_EXERCISE INSTRUCTIONS_: Check each line of the records below for the word "segundos" and copy those where it appears.

Rendered images with source text

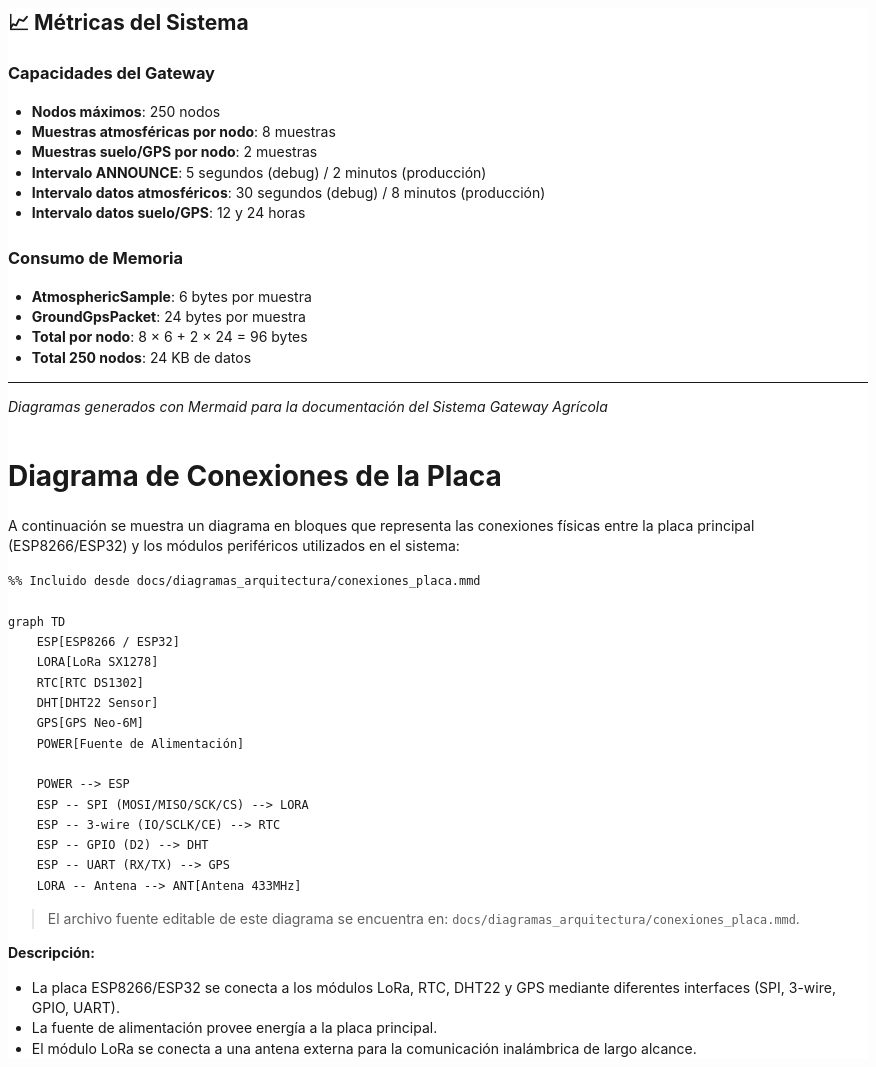 ## 📈 Métricas del Sistema

### Capacidades del Gateway

- **Nodos máximos**: 250 nodos
- **Muestras atmosféricas por nodo**: 8 muestras
- **Muestras suelo/GPS por nodo**: 2 muestras
- **Intervalo ANNOUNCE**: 5 segundos (debug) / 2 minutos (producción)
- **Intervalo datos atmosféricos**: 30 segundos (debug) / 8 minutos (producción)
- **Intervalo datos suelo/GPS**: 12 y 24 horas

### Consumo de Memoria

- **AtmosphericSample**: 6 bytes por muestra
- **GroundGpsPacket**: 24 bytes por muestra
- **Total por nodo**: 8 × 6 + 2 × 24 = 96 bytes
- **Total 250 nodos**: 24 KB de datos

---

_Diagramas generados con Mermaid para la documentación del Sistema Gateway Agrícola_

# Diagrama de Conexiones de la Placa

A continuación se muestra un diagrama en bloques que representa las conexiones físicas entre la placa principal (ESP8266/ESP32) y los módulos periféricos utilizados en el sistema:

```mermaid
%% Incluido desde docs/diagramas_arquitectura/conexiones_placa.mmd

graph TD
    ESP[ESP8266 / ESP32]
    LORA[LoRa SX1278]
    RTC[RTC DS1302]
    DHT[DHT22 Sensor]
    GPS[GPS Neo-6M]
    POWER[Fuente de Alimentación]

    POWER --> ESP
    ESP -- SPI (MOSI/MISO/SCK/CS) --> LORA
    ESP -- 3-wire (IO/SCLK/CE) --> RTC
    ESP -- GPIO (D2) --> DHT
    ESP -- UART (RX/TX) --> GPS
    LORA -- Antena --> ANT[Antena 433MHz]
```

> El archivo fuente editable de este diagrama se encuentra en: `docs/diagramas_arquitectura/conexiones_placa.mmd`.

**Descripción:**

- La placa ESP8266/ESP32 se conecta a los módulos LoRa, RTC, DHT22 y GPS mediante diferentes interfaces (SPI, 3-wire, GPIO, UART).
- La fuente de alimentación provee energía a la placa principal.
- El módulo LoRa se conecta a una antena externa para la comunicación inalámbrica de largo alcance.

_EXERCISE ANSWER_:
- **Intervalo ANNOUNCE**: 5 segundos (debug) / 2 minutos (producción)
- **Intervalo datos atmosféricos**: 30 segundos (debug) / 8 minutos (producción)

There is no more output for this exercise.